*** Opening Data shown ***

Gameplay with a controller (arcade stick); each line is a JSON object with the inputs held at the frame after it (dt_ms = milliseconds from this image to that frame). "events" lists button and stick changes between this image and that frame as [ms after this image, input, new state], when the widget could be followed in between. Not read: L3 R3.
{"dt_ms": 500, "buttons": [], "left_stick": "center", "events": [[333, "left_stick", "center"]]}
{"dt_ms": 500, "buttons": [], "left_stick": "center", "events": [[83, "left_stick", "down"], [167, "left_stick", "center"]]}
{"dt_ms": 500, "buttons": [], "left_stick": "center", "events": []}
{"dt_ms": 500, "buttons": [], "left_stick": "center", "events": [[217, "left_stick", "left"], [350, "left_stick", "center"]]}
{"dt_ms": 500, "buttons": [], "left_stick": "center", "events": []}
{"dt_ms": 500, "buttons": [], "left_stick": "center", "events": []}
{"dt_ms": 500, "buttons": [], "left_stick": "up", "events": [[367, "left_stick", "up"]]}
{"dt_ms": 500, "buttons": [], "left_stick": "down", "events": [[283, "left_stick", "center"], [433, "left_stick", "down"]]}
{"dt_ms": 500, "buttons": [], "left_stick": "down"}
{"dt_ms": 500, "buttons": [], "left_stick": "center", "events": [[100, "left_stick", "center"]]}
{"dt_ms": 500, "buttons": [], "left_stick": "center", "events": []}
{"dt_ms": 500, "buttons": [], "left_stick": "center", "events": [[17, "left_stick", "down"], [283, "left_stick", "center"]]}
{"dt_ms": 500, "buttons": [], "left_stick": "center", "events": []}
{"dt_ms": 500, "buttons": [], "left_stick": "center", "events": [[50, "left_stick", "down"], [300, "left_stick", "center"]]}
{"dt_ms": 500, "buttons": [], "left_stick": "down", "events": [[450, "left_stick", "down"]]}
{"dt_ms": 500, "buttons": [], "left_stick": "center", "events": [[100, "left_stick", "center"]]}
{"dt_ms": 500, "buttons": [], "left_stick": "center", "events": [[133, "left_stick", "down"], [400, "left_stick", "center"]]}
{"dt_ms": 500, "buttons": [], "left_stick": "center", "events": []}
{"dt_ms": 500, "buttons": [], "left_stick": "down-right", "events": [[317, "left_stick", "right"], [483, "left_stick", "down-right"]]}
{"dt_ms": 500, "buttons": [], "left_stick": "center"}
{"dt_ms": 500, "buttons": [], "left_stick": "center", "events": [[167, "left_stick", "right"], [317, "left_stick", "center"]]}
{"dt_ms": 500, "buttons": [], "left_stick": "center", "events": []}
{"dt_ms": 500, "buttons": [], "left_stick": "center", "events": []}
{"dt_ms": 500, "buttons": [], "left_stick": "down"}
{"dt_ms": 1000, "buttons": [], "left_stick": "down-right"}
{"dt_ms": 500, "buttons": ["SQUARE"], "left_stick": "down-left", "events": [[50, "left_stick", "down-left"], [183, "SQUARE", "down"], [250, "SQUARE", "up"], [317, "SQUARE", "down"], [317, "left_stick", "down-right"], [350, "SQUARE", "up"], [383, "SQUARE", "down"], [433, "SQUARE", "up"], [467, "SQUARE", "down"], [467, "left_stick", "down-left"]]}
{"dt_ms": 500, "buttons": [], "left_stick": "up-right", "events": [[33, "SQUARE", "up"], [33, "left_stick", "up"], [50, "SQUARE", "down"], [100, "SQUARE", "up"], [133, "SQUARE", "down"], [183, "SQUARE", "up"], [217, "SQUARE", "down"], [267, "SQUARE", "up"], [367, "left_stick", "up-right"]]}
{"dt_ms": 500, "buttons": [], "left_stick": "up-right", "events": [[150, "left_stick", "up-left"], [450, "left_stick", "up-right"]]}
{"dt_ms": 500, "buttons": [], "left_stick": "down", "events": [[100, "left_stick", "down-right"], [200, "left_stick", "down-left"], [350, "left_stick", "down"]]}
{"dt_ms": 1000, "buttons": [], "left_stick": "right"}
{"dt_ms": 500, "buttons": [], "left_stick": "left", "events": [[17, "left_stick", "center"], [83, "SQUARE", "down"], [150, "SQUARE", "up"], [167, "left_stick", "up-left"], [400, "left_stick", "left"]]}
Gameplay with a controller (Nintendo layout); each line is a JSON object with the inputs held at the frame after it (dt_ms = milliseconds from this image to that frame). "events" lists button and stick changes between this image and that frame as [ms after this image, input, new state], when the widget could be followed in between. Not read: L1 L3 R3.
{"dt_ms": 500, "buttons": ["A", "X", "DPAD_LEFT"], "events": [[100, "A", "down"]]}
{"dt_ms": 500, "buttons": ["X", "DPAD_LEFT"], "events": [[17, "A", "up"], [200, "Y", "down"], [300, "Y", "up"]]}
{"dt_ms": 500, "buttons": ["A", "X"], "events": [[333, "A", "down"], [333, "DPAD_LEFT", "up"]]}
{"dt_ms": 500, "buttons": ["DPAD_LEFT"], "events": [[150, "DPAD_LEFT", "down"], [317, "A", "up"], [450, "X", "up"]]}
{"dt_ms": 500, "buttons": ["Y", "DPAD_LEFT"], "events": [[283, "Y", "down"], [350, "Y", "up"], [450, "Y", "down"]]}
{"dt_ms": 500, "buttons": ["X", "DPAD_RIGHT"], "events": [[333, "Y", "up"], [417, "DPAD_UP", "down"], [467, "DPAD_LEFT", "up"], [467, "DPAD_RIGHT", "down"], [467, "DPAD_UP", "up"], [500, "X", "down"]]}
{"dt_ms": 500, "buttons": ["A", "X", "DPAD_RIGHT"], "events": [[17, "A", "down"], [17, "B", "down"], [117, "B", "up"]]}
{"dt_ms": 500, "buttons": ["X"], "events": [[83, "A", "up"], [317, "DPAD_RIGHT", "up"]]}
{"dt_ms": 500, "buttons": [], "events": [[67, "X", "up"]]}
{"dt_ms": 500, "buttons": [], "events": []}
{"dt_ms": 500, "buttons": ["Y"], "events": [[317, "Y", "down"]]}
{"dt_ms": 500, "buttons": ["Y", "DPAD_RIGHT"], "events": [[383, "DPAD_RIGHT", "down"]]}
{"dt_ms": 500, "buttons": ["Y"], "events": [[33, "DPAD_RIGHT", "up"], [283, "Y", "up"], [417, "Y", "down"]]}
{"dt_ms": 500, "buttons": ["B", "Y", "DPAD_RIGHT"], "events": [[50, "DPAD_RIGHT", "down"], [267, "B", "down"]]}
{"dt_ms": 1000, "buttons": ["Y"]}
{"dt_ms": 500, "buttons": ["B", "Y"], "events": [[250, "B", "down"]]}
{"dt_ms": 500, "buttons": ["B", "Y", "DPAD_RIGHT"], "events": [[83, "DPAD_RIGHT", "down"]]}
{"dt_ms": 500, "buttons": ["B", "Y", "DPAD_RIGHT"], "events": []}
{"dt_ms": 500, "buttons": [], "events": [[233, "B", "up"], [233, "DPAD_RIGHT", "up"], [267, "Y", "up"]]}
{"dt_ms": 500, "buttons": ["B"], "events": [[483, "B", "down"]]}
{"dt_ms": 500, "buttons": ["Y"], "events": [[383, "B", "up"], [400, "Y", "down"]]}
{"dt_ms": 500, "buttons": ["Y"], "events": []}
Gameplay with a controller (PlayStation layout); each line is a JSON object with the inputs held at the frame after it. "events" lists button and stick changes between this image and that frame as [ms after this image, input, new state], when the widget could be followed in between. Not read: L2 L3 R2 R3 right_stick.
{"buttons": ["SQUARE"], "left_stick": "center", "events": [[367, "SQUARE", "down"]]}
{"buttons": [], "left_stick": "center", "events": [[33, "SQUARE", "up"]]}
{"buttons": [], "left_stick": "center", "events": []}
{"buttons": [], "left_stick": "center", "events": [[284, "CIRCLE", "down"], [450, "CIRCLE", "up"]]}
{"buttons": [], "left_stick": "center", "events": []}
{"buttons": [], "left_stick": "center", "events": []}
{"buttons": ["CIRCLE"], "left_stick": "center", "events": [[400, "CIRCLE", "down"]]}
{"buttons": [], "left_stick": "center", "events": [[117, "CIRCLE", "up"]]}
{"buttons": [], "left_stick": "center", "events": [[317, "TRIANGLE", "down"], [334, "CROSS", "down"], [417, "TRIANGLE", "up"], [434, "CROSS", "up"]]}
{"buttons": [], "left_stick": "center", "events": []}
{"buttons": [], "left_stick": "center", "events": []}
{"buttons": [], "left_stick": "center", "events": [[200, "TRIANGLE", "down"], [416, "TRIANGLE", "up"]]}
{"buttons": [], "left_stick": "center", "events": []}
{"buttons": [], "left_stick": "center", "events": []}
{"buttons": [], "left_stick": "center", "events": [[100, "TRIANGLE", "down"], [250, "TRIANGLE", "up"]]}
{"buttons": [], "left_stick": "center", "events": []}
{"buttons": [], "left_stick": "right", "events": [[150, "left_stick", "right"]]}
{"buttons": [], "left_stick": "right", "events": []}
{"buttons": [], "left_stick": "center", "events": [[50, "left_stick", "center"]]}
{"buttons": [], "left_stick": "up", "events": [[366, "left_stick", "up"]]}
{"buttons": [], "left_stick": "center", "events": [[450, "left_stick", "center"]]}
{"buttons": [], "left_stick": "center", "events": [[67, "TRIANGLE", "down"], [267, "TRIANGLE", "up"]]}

*** Closing Data shown ***

Task to complete:
Only the lines above that hold "TRIANGLE" are wanted. Show every one of them.

Output for this task:
{"buttons": [], "left_stick": "center", "events": [[317, "TRIANGLE", "down"], [334, "CROSS", "down"], [417, "TRIANGLE", "up"], [434, "CROSS", "up"]]}
{"buttons": [], "left_stick": "center", "events": [[200, "TRIANGLE", "down"], [416, "TRIANGLE", "up"]]}
{"buttons": [], "left_stick": "center", "events": [[100, "TRIANGLE", "down"], [250, "TRIANGLE", "up"]]}
{"buttons": [], "left_stick": "center", "events": [[67, "TRIANGLE", "down"], [267, "TRIANGLE", "up"]]}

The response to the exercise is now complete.